Distributism is the term that best describes the new economy for a renewed commonwealth. It is an economic model in which a more independent workforce, distributed over many smaller businesses, has the resilient qualities of grass. Distributism supports the vision of widespread property ownership as a viable alternative to big, impersonal and ultimately tyrannical social and economic organizations.

One of the greatest virtues of the distributist economy is its superior efficiency in using limited resources intensively, as opposed to the practice of the mass-production industry of adding subsidized inputs extensively. The distributist economy reduces waste and inefficiency through the greater efficiency with which it extracts use-value from a given amount of land or capital.

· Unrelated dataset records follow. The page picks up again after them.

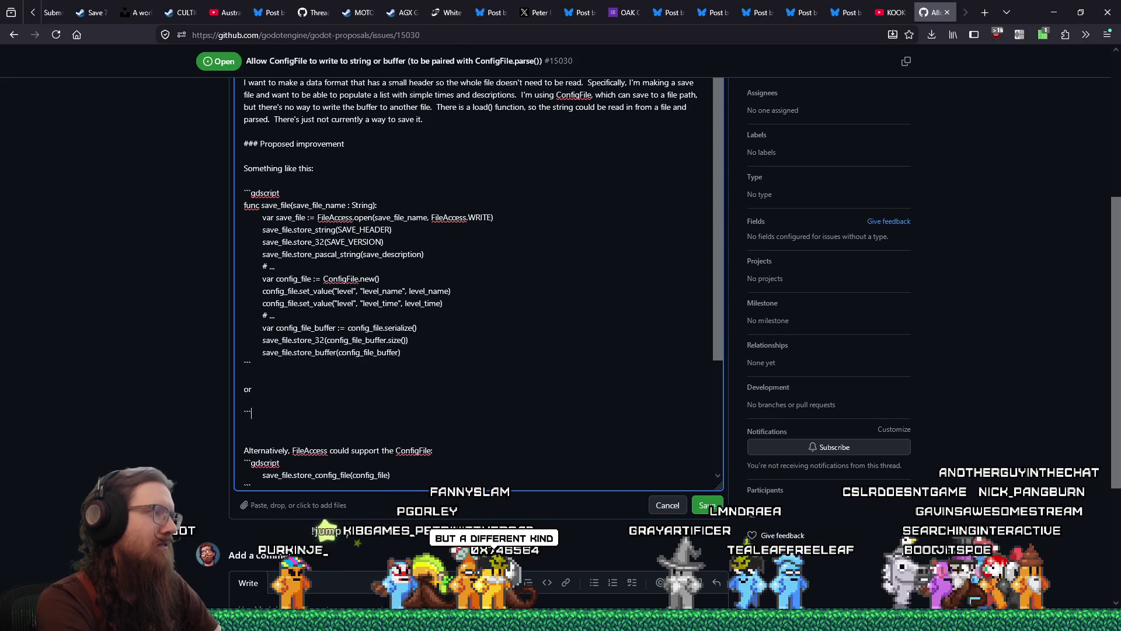
type("gdscript")
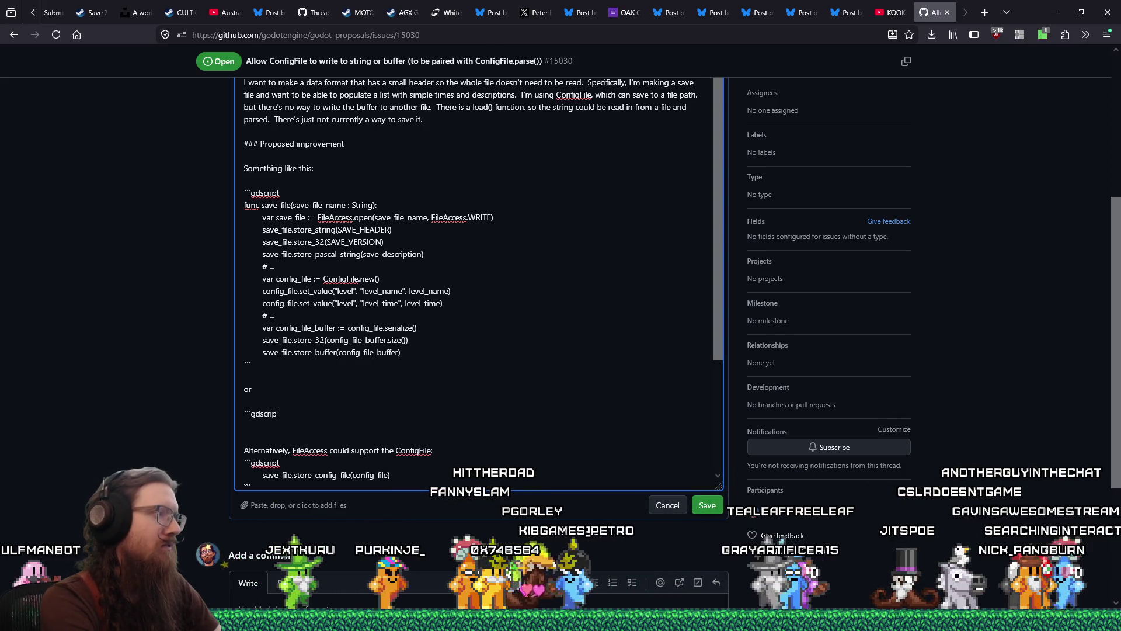
key("Return")
type("var config_file_string := config_file.to_stri")
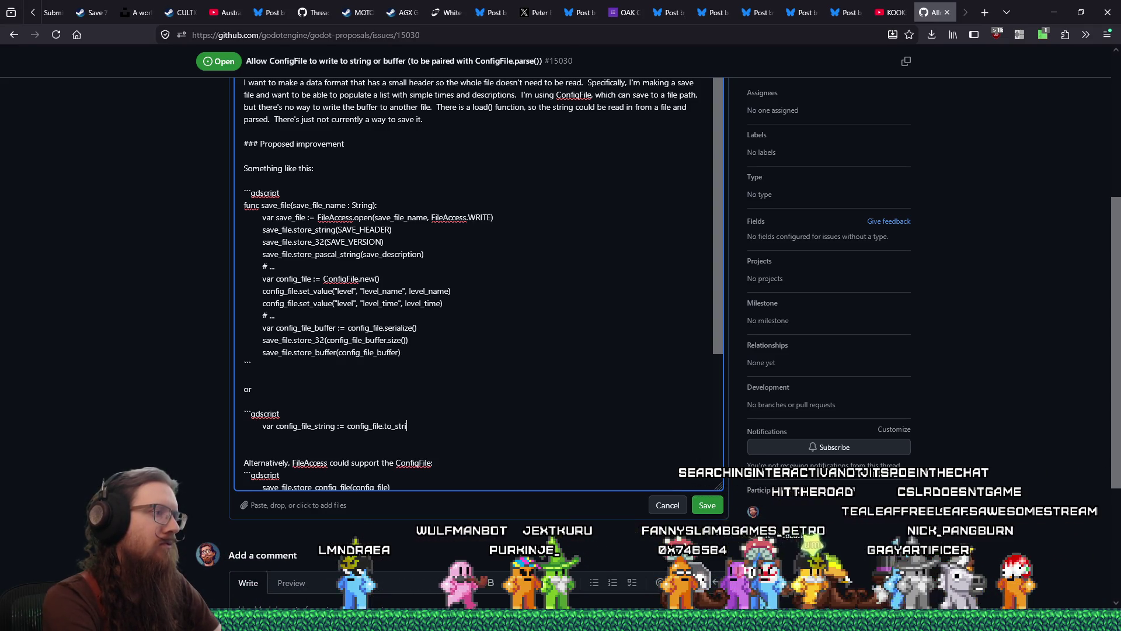
type("ng()")
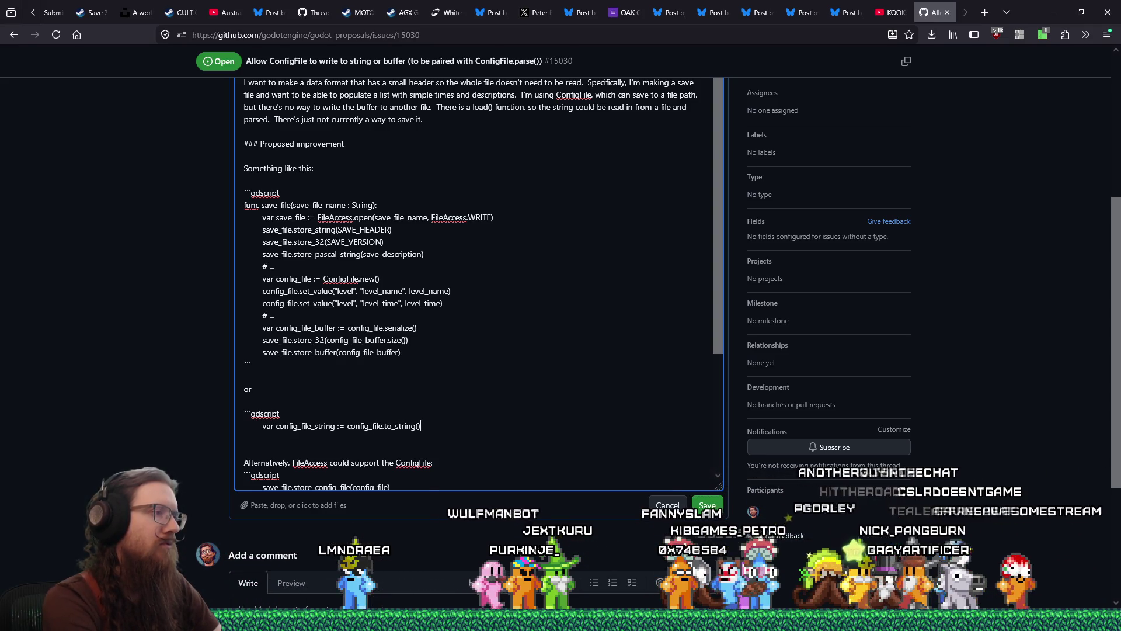
key("Return")
key("Tab")
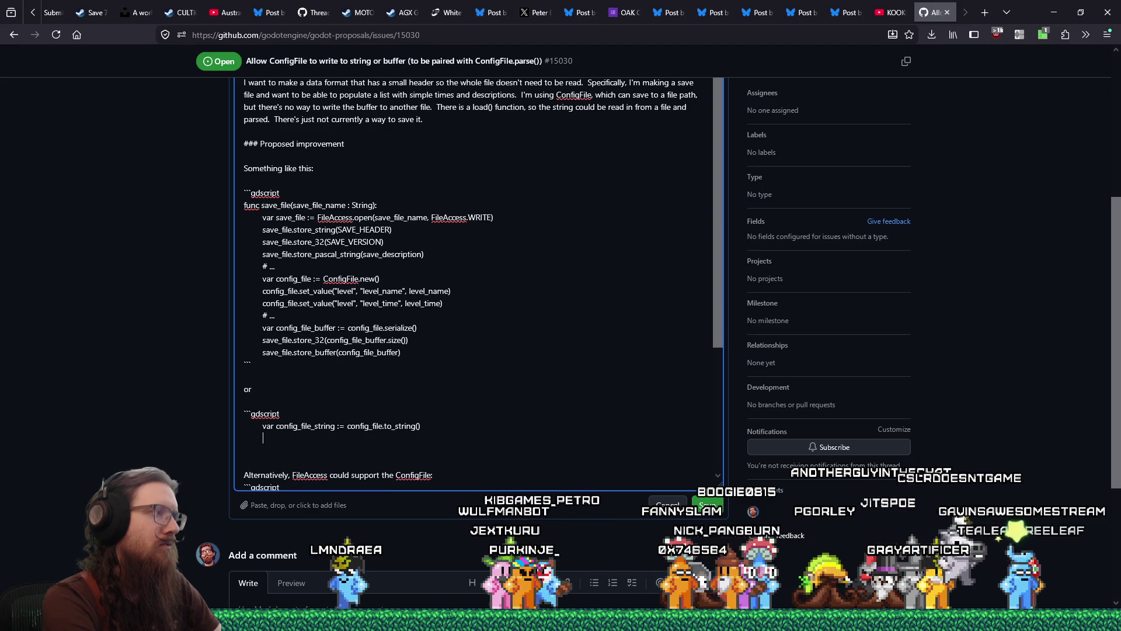
type("save")
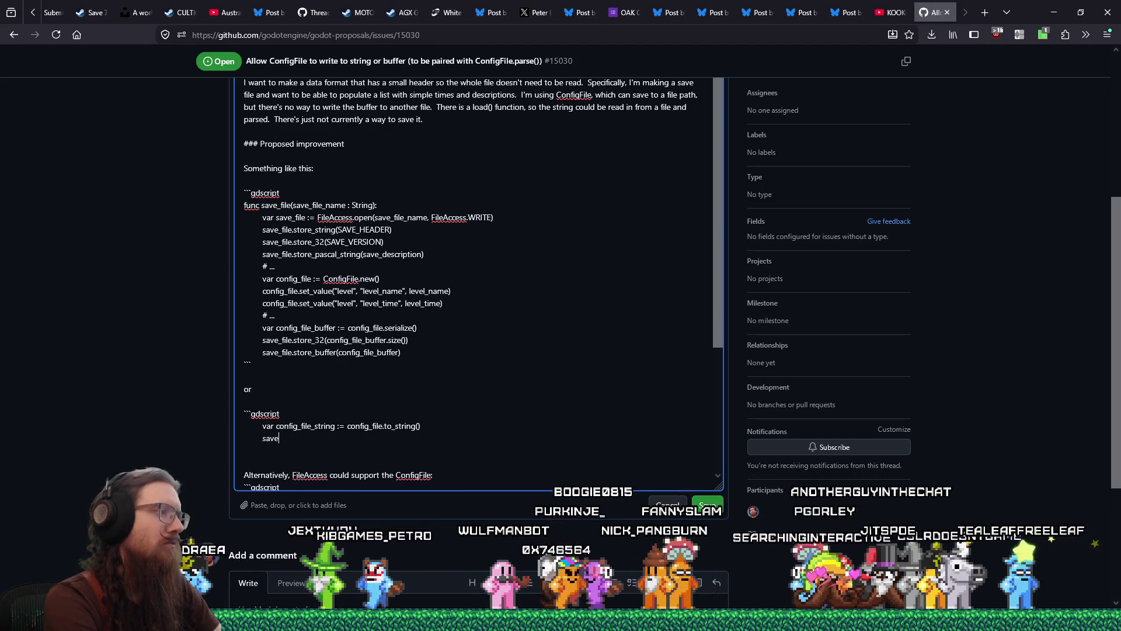
type("_file.store")
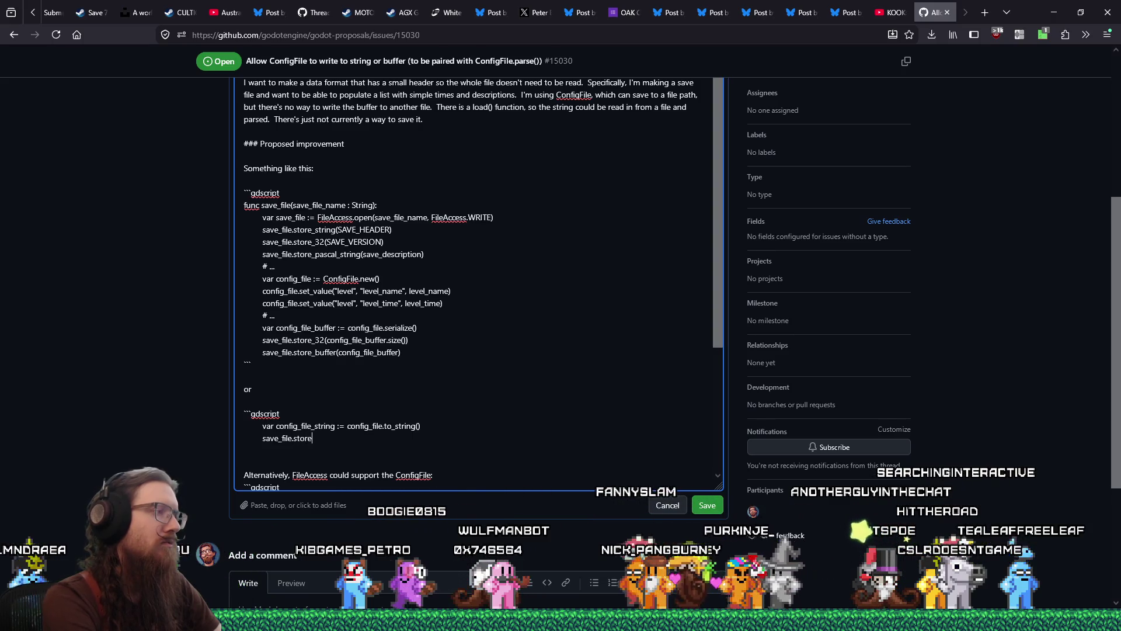
type("_pascal_string(config_file_string")
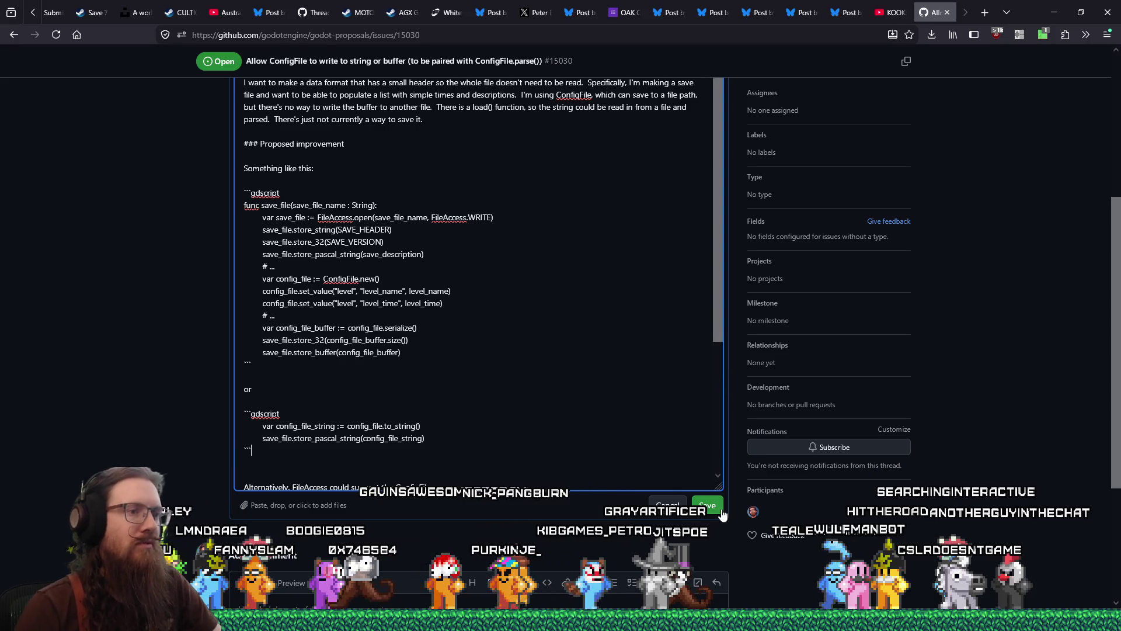
key("ctrl+Return")
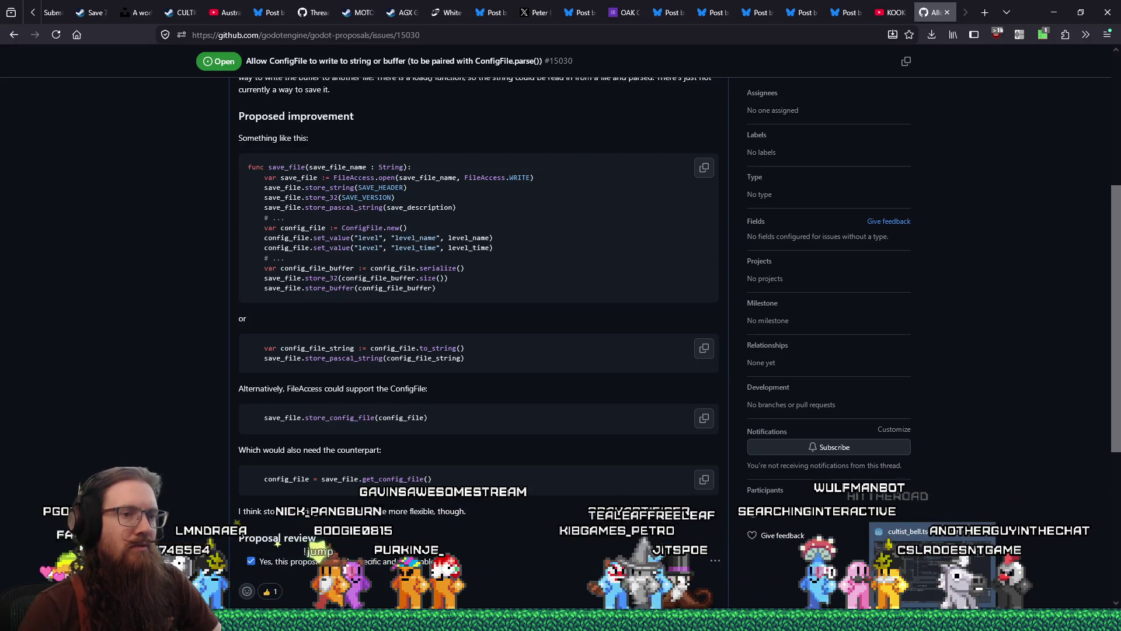
In Godot, check the installed NumDot plugin in Project Settings, then close it.
left_click(904, 558)
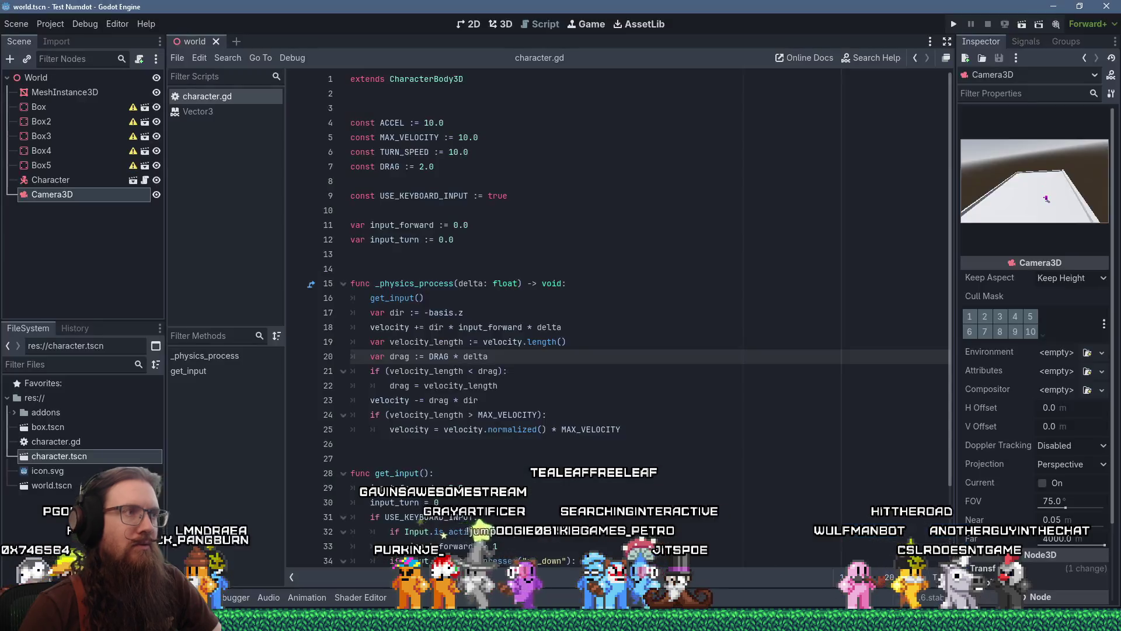
left_click(55, 24)
left_click(60, 36)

The distributist economy is essentially a sharing system. When individuals realize that they are involved in a genuine sharing system, an enormous human energy is released: there is a transformation from suspicion to trust; from lack of commitment to strong commitment; from holding back to plunging in; from disappointed wariness to confident hope. Distributism protects the dignity of man in the service of nature and God.

Employee ownership (labor-owned capital), a primary component of the distributist economy, lowers the gap between rich and poor not by taxation (which is painful and can be reversed by the next administration), but by a more even distribution of wealth in the course of creating it. In the very process of creating wealth, employee-owned companies distribute wealth more evenly. This is a sustainable, long-lasting process.

We need not reinvent the wheel. All of Europe was mostly a society of small farms and small shops until about 1950 – and this society has not vanished entirely. In Romania, for example, an excellent basis for distributism already exists, as this country still possesses a great measure of well-distributed rural property. Let us remember what Thomas Jefferson said: “A community of small farmers... land property owners, will be the only assurance that the freedom our republic offers will be guaranteed to each and every citizen.”

If the coming Big Shift will still only center upon the maximization of exchange value measured by money, the fate of the planet is doomed. If, however, we dedicate ourselves to a person-above-profit social and economic vision, to a style of life that resists the waste-making and “disposable” trends in modern, consumerist culture, our children and our planet might still have a chance.

The writer is a Romanian expert in sustainable development, a former senior fellow with the UN Development Program and a former UN special rapporteur. He acquired vast experience in the area of sustainability and hands-on field experience by working with stakeholders in the public and private sectors as well as with the civil society.